Sales of wireless chipsets decreased 33% year-over-year, primarily as a result of weak demand for chips used in cell phone handsets.

Fishman said in a post-earnings conference call that this falloff reflects the order patterns of ADI's wireless chip customers, who tend to pause in the third quarter after placing big orders in the preceding quarter.

ADI said its order rates from original equipment manufacturers and distributors remain strong in the current quarter -- with a book-to-bill ratio above 1.0 -- and said it had reduced its own inventory by $10 million sequentially.

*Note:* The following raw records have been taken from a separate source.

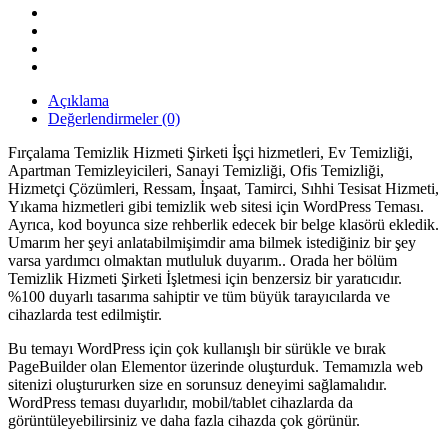
Teması
quantity
Açıklama
Değerlendirmeler (0)
Fırçalama Temizlik Hizmeti Şirketi İşçi hizmetleri, Ev Temizliği,
Apartman Temizleyicileri, Sanayi Temizliği, Ofis Temizliği,
Hizmetçi Çözümleri, Ressam, İnşaat, Tamirci, Sıhhi Tesisat Hizmeti,
Yıkama hizmetleri gibi temizlik web sitesi için WordPress Teması.
Ayrıca, kod boyunca size rehberlik edecek bir belge klasörü ekledik.
Umarım her şeyi anlatabilmişimdir ama bilmek istediğiniz bir şey
varsa yardımcı olmaktan mutluluk duyarım.. Orada her bölüm
Temizlik Hizmeti Şirketi İşletmesi için benzersiz bir yaratıcıdır.
%100 duyarlı tasarıma sahiptir ve tüm büyük tarayıcılarda ve
cihazlarda test edilmiştir.
Bu temayı WordPress için çok kullanışlı bir sürükle ve bırak
PageBuilder olan Elementor üzerinde oluşturduk. Temamızla web
sitenizi oluştururken size en sorunsuz deneyimi sağlamalıdır.
WordPress teması duyarlıdır, mobil/tablet cihazlarda da
görüntüleyebilirsiniz ve daha fazla cihazda çok görünür.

But ADI said it would continue to constrain the production levels at its manufacturing facilities in order to further reduce inventories to target levels.

And while ADI said it remains committed to hitting its 60% gross profit margin target, it said the margin in the current quarter will be flat with the 57.1% in the fiscal third quarter.

ADI attributed the flat profit margins to seasonally strong sales of consumer chips, which carry lower product margins than its industrial products.

Fishman also pointed to recent economic and capital market turmoil to explain the uninspiring financial forecast, despite the strong orders the company has already booked.

"Internally, we're seeing good momentum and a lot of reasons to be very enthusiastic about the

business segments," said Fishman. "So I don't think there's anything going on in the segments that is cautionary, it's just the overall environment is uncertain and there are a lot of external factors out there that cause us to be cautious."

ADI said sales in the fourth quarter will range between $680 million to $710 million, with EPS between 36 cents and 40 cents. Analysts were looking for $696 million in sales with EPS of 40 cents.